Saham

Perusahaan Nifty50: Perusahaan bagus percaya perkiraan doomsayers untuk melaporkan keuntungan terbaik untuk Q2

Perusahaan Nifty50: Perusahaan bagus percaya perkiraan doomsayers untuk melaporkan keuntungan terbaik untuk Q2


NEW DELHI: Pada bulan April, ketika semua proyeksi meramalkan malapetaka bagi bisnis India di kuartal-kuartal mendatang dan memperkirakan dampak yang parah pada ekonomi dari penguncian, jika seseorang memberi tahu Anda bahwa perusahaan Nifty akan mencatatkan rekor keuntungan pada kuartal September, Anda mungkin akan melakukannya menertawakannya!

Tapi inilah yang sebenarnya terjadi. Analisis oleh Motilal Oswal menunjukkan perusahaan Nifty50 melaporkan laba kumulatif tertinggi setelah pajak di Rs 1.04.200 crore, melampaui rekor sebelumnya yang ditetapkan pada kuartal Maret 2019.

Pengurangan biaya, pemulihan permintaan yang lebih baik dari perkiraan dan provisi yang lebih rendah untuk perusahaan keuangan adalah beberapa hal yang membantu meningkatkan laba, kata Gautam Duggad, Kepala Riset di Motilal Oswal Financial Services.

RIL, HDFC Bank, dan TCS memberikan kontribusi terbesar pada angka ini yang mencakup seperempat dari total laba pada Rs 25.700 crore.
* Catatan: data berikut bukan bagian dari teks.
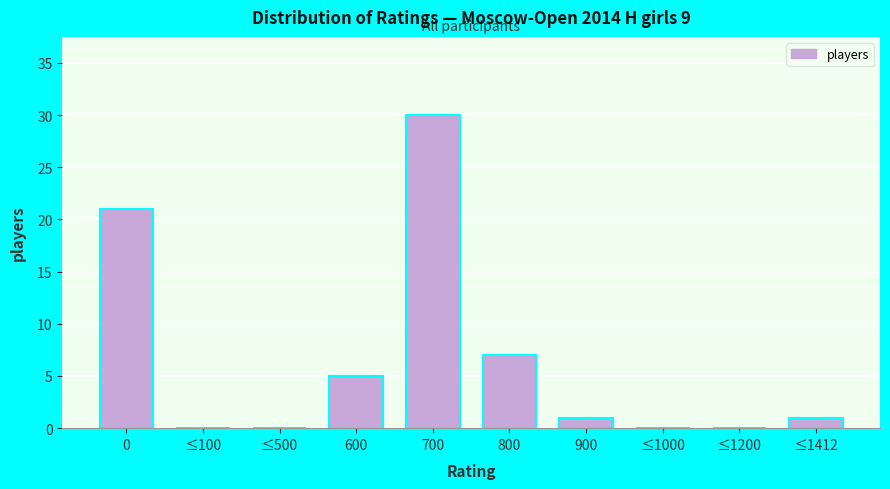

Reading left to right, what are all the values shown in this chart?

0=21	≤100=0	≤500=0	600=5	700=30	800=7	900=1	≤1000=0	≤1200=0	≤1412=1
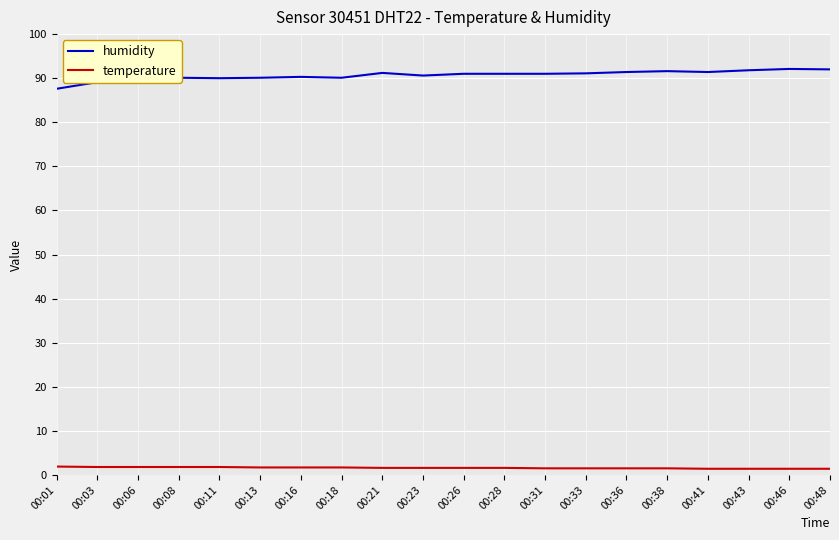

At 00:36, list the series in order from largest to smallest.

humidity, temperature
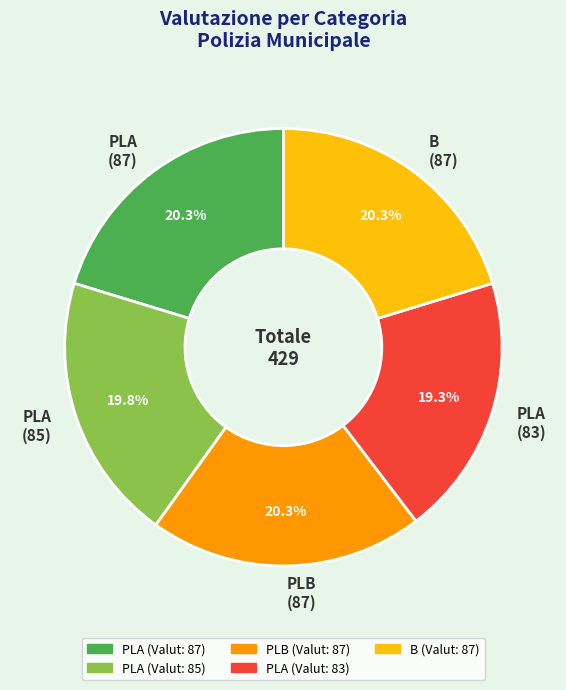

Is there any slice that represents more than half of the pie?

No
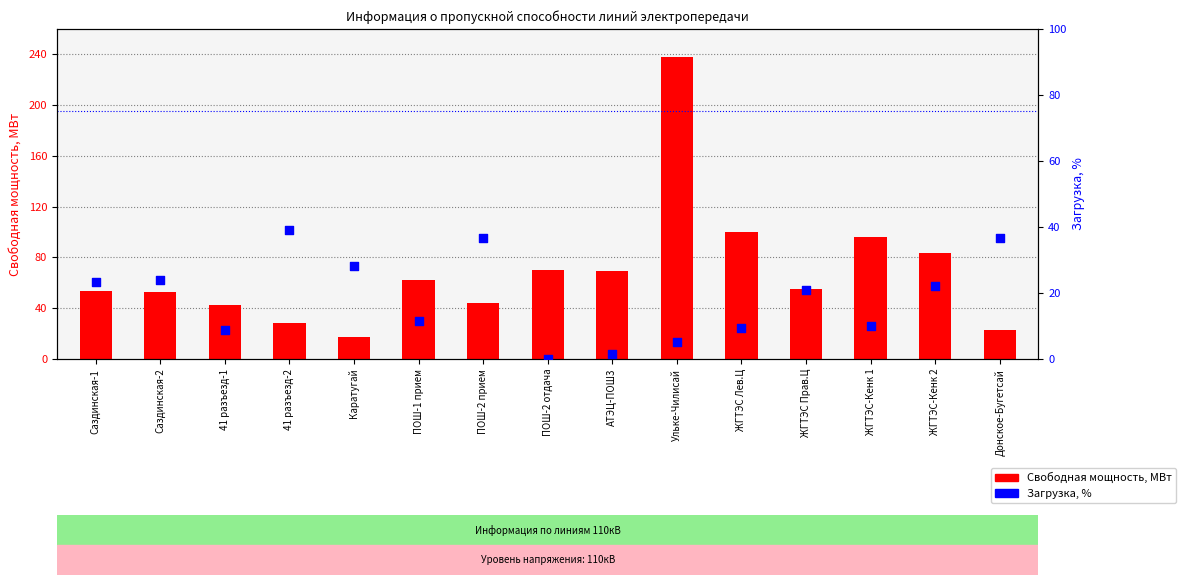

At which category is the sum across all series the highest?

Ульке-Чилисай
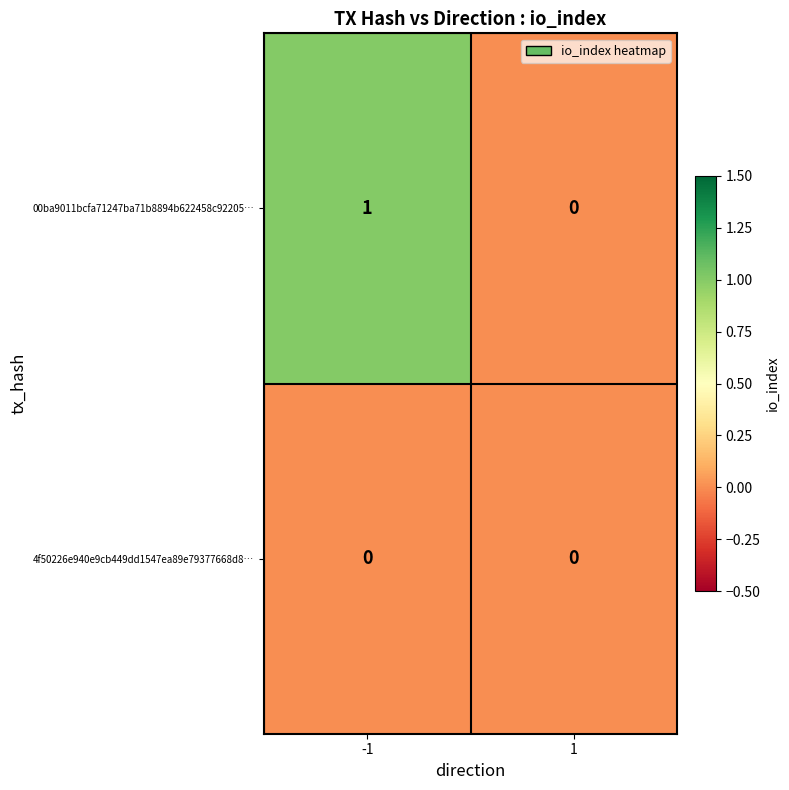

Rank the series at -1 from lowest to highest value.

4f50226e940e9cb449dd1547ea89e79377668d8…, 00ba9011bcfa71247ba71b8894b622458c92205…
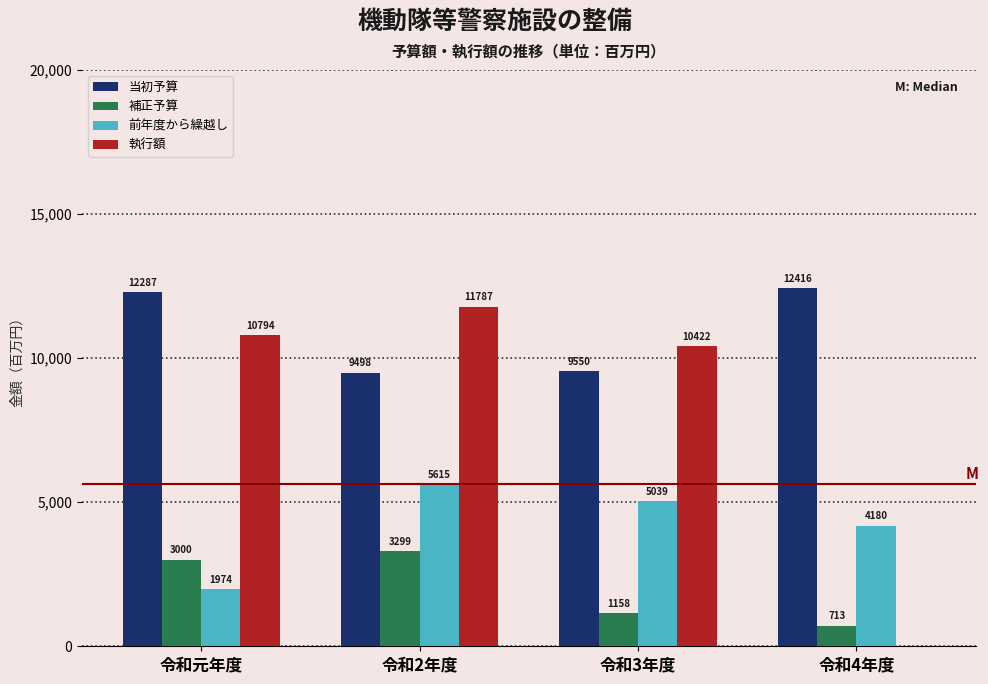

Reading right to left, extract all data points from this chart.

当初予算: 令和4年度=12416	令和3年度=9550	令和2年度=9498	令和元年度=12287
補正予算: 令和4年度=713	令和3年度=1158	令和2年度=3299	令和元年度=3000
前年度から繰越し: 令和4年度=4180	令和3年度=5039	令和2年度=5615	令和元年度=1974
執行額: 令和4年度=0	令和3年度=10422	令和2年度=11787	令和元年度=10794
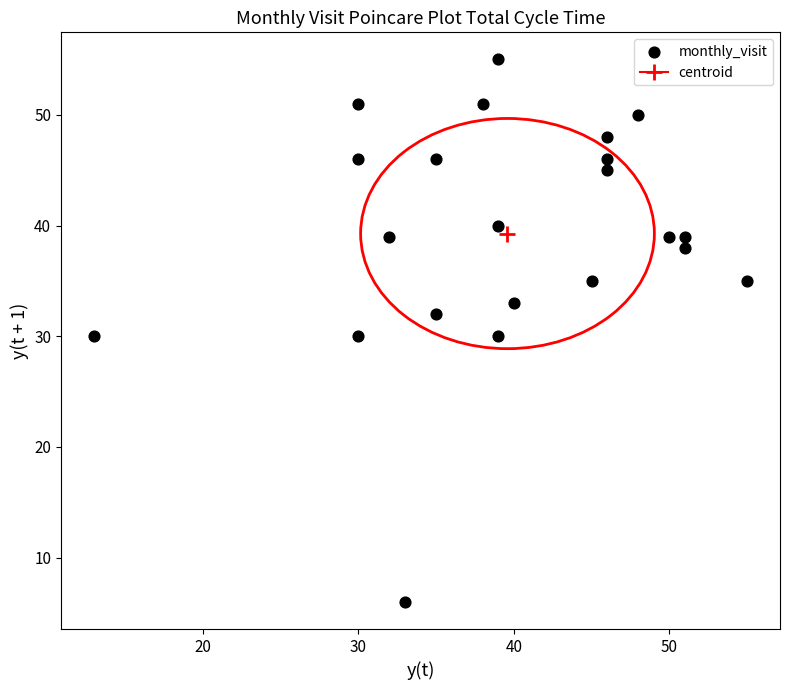

What is the range of Y values (max minus min)?

49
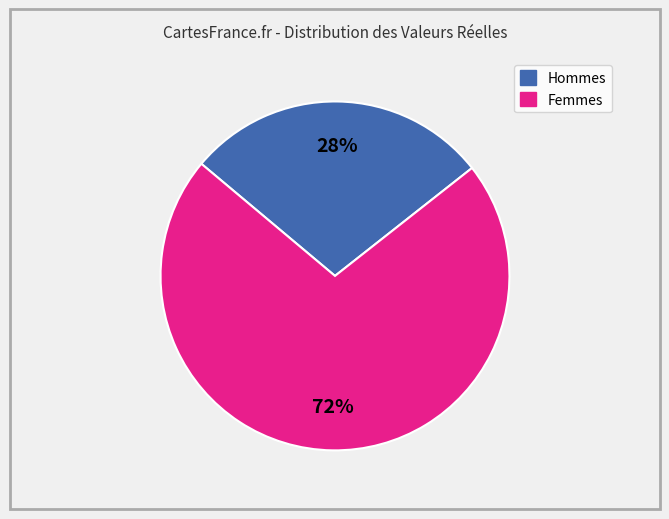

Is there any slice that represents more than half of the pie?

Yes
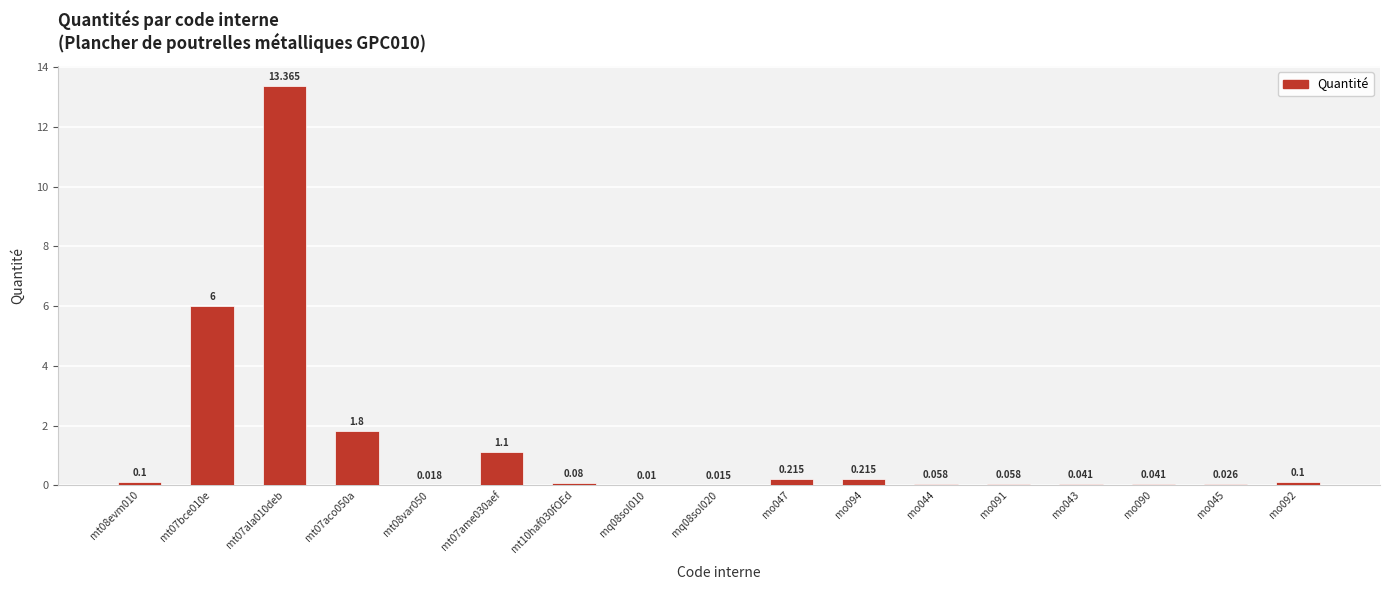

Are the bars horizontal?

No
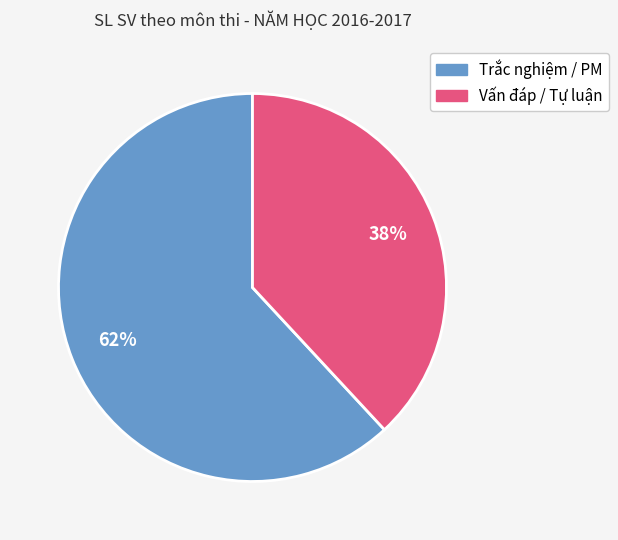

Is there any slice that represents more than half of the pie?

Yes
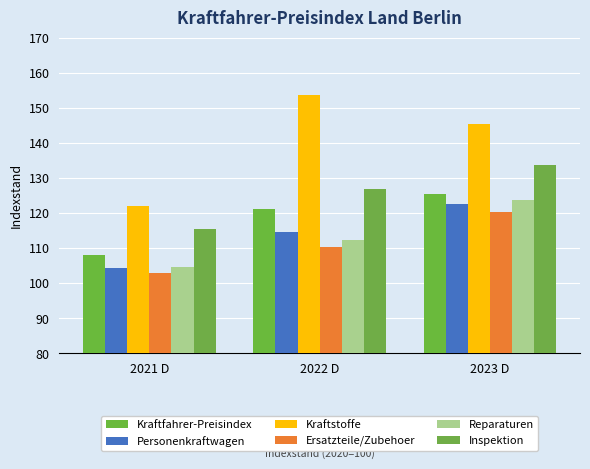

Which series has the largest total across all categories?

Kraftstoffe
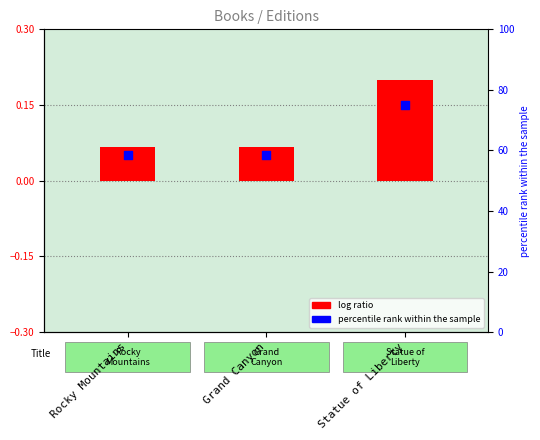

At how many categories does at least one series exceed 5?

3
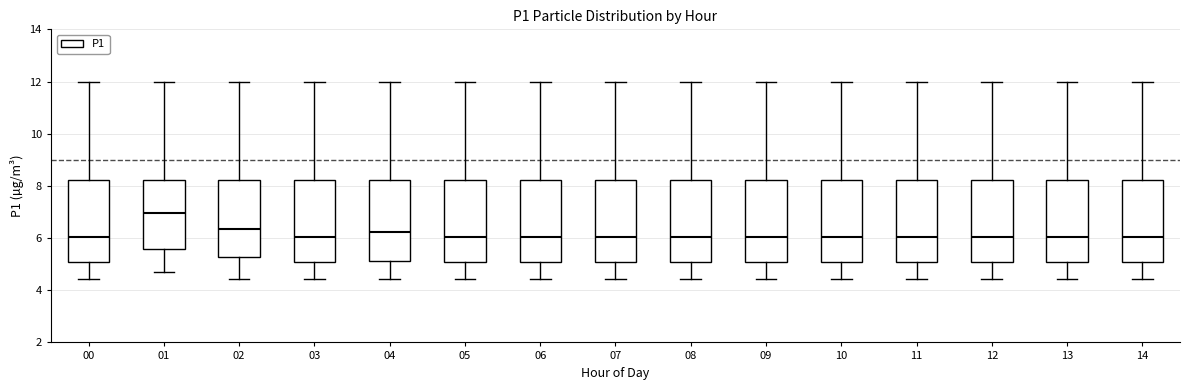

Reading left to right, read every box against the y-axis: the position of its median line, the range the box covers, and the ends of its whiskers. The values are not printed on the chart, so give them approximately, as read against the axis.

00: median 6.0, box 5.0 to 8.2, whiskers 4.4 to 12.0
01: median 7.0, box 5.6 to 8.2, whiskers 4.8 to 12.0
02: median 6.4, box 5.2 to 8.2, whiskers 4.4 to 12.0
03: median 6.0, box 5.0 to 8.2, whiskers 4.4 to 12.0
04: median 6.2, box 5.2 to 8.2, whiskers 4.4 to 12.0
05: median 6.0, box 5.0 to 8.2, whiskers 4.4 to 12.0
06: median 6.0, box 5.0 to 8.2, whiskers 4.4 to 12.0
07: median 6.0, box 5.0 to 8.2, whiskers 4.4 to 12.0
08: median 6.0, box 5.0 to 8.2, whiskers 4.4 to 12.0
09: median 6.0, box 5.0 to 8.2, whiskers 4.4 to 12.0
10: median 6.0, box 5.0 to 8.2, whiskers 4.4 to 12.0
11: median 6.0, box 5.0 to 8.2, whiskers 4.4 to 12.0
12: median 6.0, box 5.0 to 8.2, whiskers 4.4 to 12.0
13: median 6.0, box 5.0 to 8.2, whiskers 4.4 to 12.0
14: median 6.0, box 5.0 to 8.2, whiskers 4.4 to 12.0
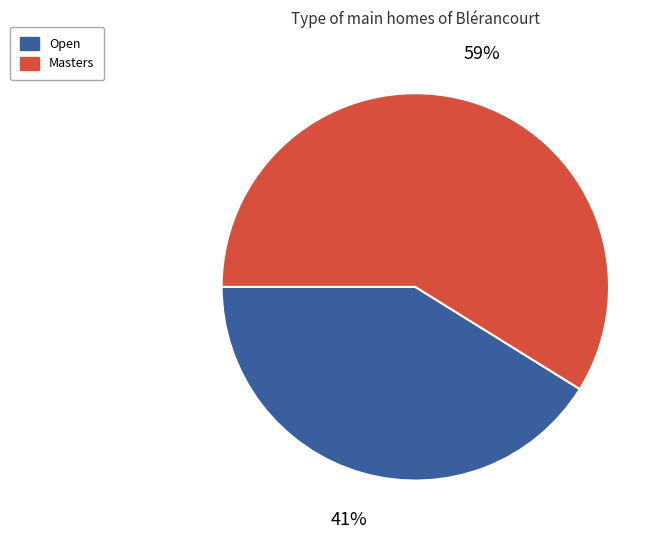

Which slice is the smallest?

Open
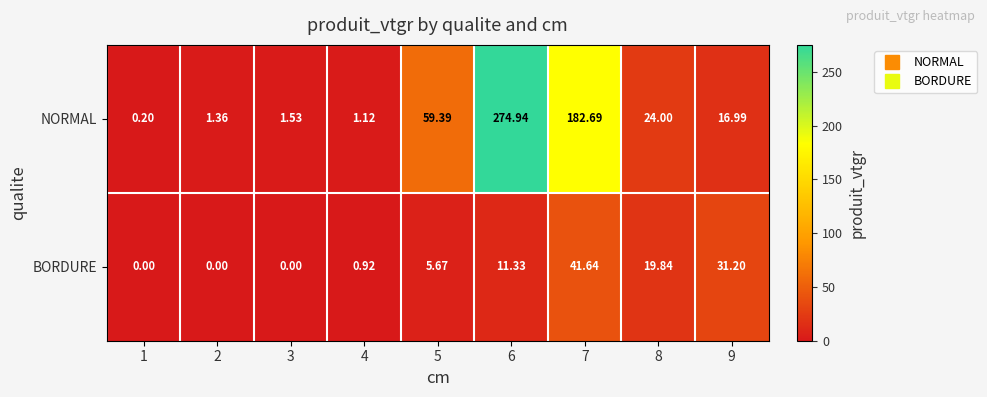

Is the value of NORMAL at 5 greater than the value of BORDURE at 5?

Yes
Tiga perusahaan melaporkan kerugian bersih: M&M, Tata Motors dan L&T, menurut data yang dikumpulkan dari database Ace Equity.

“Angka kuartal September fantastis dan lebih baik dari ekspektasi kami di seluruh sektor, terutama untuk otomotif, IT, farmasi, FMCG dan bahan kimia,” kata Rahul Sharma, Kepala Strategi & Riset Pasar, Equity99 Advisors.

Dia mengatakan langkah-langkah pemerintah untuk mengangkat sentimen konsumen dan fokus perusahaan untuk memanfaatkan sebagian besar peluang adalah alasan terbesar di balik kinerja yang luar biasa ini selama kuartal September setelah kuartal Juni yang benar-benar tertekan sejauh menyangkut pendapatan.

Berkat penampilan luar biasa ini, Nifty berada di posisi tertinggi sepanjang masa sekarang. Pada hari Selasa, itu bergerak melewati angka 13.000 untuk pertama kalinya dan naik lebih dari 70 persen dari posisi terendah Maret.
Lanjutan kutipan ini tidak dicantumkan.